In Moscow, knowing that the situation was well under the control of the highly vigilant Sverdlov, Lenin left the city by chauffeur-driven car with his wife and sister to enjoy 24 hours of rest and relaxation at his official dacha 15 miles away at Kuntsevo. Why else would the Bolshevik
leader, a man who liked to be in total control at all times, leave town at this critical moment if the Romanovs’ fate had not now finally been decided at the centre?

 

13
‘Ordinary People Like Us’

 

MONDAY 15 JULY 1918

 

 

A
rriving at the Ipatiev House at 7 a.m. on 15 July with their daily delivery of milk, the nuns from the Novo-Tikhvinsky Convent had received a special request from Commandant Yurovsky. The next morning he wanted them to be sure to bring plenty of eggs – 50 at least, in a basket – and a quart of milk. Oh yes, and there was a written request from one of the Grand Duchesses too – for some sewing thread. As he thrust the note at them, Yurovsky hurried on. The eggs would be food for hungry men out in the forest, if all went according to plan.

Yakov Yurovsky was a busy man with murder on his mind; early that morning he had been out yet again to the Koptyaki Forest with Petr Ermakov, to discuss plans for the destruction and burial of the Romanovs’ bodies after they had killed them; there would be another meeting that night at the Amerikanskaya to finalise arrangements. Petr Ermakov might look the archetypal handsome revolutionary, with his shoulder-length black hair, his aquiline nose and his sensual mouth, but he had a track record of criminality and violence as a classic Bolshevik hooligan. As a young activist, thug and thief on behalf of the party, he had been arrested and imprisoned three times by the tsarist police and was sent into Siberian exile when he offended a fourth time. He was filled with a seething hatred for autocracy which regularly boiled over into violent rages. The tsars had kept him in prison for nine of his 34 years and he wanted his revenge.
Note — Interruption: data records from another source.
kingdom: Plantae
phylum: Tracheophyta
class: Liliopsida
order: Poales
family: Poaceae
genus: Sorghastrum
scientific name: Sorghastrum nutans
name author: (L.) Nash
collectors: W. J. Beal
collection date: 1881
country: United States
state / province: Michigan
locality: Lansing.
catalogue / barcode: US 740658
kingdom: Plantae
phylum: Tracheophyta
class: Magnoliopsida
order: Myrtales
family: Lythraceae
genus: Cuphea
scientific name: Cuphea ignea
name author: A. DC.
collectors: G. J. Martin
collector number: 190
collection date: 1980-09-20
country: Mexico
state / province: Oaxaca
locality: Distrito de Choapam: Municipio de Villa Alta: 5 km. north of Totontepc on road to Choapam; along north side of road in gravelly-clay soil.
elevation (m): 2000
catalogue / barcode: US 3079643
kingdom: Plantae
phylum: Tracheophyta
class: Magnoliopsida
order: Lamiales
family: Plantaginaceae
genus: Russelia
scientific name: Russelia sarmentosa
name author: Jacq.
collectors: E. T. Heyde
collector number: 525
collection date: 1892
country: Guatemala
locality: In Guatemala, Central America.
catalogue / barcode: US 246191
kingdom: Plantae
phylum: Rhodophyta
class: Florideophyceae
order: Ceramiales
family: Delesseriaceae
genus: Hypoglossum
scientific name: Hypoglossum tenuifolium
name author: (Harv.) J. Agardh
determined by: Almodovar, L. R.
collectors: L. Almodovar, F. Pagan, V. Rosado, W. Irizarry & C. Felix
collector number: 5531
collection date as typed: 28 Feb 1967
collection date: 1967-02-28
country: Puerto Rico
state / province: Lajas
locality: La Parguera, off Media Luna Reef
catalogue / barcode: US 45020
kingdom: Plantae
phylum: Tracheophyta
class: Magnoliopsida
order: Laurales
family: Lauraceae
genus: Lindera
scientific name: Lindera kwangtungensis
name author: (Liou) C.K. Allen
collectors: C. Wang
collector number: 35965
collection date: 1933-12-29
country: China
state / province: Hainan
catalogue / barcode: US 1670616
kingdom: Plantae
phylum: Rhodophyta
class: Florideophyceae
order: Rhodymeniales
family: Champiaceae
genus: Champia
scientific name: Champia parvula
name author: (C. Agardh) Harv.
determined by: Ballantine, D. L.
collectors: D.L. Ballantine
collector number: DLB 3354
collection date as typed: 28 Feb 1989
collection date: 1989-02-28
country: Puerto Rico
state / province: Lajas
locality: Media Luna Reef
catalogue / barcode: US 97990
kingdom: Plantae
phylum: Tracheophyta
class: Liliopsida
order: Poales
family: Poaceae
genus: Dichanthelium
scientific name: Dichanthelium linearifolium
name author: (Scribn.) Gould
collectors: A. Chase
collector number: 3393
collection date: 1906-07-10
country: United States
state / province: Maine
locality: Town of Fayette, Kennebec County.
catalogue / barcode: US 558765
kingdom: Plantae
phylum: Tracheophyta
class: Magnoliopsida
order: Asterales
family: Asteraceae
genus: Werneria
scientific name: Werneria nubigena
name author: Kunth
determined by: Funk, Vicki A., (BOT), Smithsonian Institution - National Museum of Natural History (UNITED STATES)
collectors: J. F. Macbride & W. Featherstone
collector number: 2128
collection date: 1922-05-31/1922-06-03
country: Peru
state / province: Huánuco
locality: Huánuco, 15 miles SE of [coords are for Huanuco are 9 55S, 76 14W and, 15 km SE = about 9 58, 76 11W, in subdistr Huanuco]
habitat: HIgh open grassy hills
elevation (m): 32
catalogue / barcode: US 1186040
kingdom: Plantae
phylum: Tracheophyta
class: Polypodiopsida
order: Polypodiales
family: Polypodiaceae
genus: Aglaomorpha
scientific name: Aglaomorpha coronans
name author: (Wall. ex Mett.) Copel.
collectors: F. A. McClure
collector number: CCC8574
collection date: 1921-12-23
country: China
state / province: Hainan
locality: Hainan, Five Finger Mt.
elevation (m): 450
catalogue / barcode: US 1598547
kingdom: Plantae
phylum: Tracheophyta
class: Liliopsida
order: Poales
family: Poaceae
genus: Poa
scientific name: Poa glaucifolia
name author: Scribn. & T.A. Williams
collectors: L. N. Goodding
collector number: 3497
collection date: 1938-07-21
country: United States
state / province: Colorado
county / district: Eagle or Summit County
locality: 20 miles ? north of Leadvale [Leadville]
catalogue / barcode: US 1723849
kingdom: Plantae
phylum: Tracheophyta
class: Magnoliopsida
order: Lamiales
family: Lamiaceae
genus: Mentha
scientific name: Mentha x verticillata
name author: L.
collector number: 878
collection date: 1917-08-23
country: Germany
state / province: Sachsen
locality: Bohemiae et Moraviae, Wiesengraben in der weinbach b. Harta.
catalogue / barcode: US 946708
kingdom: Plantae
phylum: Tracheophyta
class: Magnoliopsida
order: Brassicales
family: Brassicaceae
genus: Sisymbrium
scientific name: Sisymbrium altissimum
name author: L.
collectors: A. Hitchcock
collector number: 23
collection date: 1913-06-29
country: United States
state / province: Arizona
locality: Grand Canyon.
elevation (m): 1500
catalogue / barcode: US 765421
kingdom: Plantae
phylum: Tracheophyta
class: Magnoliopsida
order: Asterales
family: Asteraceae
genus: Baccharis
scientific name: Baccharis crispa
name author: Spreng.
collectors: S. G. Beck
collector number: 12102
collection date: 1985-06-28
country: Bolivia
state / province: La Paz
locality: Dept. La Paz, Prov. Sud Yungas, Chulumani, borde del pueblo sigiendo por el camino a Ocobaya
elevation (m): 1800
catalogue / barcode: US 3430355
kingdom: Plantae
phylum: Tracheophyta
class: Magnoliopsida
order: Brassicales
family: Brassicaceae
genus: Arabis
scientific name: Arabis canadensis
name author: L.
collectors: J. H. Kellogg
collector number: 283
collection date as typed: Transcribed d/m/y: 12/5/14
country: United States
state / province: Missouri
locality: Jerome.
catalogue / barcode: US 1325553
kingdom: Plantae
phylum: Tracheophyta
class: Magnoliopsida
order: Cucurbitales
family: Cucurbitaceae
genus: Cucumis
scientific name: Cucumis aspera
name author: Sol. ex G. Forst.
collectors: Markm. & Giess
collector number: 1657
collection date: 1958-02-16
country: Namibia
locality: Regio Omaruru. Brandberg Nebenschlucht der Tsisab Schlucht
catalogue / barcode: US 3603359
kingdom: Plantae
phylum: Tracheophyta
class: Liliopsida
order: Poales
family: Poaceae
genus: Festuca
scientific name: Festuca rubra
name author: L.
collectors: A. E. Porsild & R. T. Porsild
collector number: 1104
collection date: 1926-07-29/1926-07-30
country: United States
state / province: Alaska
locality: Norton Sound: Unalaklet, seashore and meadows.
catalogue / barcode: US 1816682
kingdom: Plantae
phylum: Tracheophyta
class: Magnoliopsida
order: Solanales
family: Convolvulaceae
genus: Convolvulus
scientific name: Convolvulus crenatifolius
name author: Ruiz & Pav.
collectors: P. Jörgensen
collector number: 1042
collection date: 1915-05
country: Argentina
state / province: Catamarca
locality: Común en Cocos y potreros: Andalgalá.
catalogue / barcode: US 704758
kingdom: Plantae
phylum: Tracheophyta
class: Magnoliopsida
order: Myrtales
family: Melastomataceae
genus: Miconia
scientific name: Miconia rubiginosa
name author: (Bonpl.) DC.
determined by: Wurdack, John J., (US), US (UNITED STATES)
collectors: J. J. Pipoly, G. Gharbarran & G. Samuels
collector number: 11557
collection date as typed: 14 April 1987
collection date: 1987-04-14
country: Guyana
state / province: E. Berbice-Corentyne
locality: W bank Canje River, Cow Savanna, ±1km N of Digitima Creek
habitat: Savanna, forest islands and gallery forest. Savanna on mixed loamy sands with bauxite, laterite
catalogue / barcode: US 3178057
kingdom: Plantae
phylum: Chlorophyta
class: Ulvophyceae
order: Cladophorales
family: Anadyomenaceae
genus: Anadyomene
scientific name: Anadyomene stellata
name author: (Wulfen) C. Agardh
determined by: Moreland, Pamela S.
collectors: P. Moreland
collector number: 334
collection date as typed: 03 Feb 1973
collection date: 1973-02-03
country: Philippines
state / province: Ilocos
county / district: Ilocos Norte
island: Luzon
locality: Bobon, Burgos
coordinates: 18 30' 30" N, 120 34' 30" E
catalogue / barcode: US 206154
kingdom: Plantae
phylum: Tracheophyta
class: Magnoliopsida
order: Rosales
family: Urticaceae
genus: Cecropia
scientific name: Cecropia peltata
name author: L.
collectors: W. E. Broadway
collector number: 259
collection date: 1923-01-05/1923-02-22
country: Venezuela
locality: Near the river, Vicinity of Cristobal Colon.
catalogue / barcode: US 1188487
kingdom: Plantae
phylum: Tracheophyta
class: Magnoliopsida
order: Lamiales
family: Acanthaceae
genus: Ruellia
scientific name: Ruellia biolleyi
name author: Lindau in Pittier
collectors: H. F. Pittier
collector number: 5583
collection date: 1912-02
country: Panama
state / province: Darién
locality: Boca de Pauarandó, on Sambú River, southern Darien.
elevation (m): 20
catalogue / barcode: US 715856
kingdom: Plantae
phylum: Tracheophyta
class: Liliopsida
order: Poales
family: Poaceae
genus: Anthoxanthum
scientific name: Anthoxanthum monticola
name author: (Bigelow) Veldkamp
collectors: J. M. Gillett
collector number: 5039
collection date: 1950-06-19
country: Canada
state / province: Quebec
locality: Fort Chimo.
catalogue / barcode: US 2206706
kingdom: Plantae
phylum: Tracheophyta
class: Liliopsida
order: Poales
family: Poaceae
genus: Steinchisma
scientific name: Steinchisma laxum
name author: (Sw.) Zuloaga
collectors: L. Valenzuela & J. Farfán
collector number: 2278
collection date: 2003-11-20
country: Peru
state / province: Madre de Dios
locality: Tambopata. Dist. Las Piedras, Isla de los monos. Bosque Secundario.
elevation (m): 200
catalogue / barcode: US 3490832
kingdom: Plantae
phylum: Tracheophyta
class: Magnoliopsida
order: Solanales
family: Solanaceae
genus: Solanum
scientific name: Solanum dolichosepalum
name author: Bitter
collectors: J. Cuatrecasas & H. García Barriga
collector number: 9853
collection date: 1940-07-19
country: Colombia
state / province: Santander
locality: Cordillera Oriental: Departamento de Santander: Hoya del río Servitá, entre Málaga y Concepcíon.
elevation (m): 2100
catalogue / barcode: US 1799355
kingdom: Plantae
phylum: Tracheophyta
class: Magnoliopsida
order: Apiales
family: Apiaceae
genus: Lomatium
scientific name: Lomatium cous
Ermakov saw himself as a hard man: he’d seen a lot of people killed and killed a lot himself, he later recalled, including that summer when, as an agent for the local Cheka, he’d been involved in rounding up counter-revolutionaries in the Ekaterinburg area. He was a ruthless killer who went by the nickname of ‘Comrade Mauser’, but nevertheless he regarded himself as a ‘softie’ compared to Yurovsky.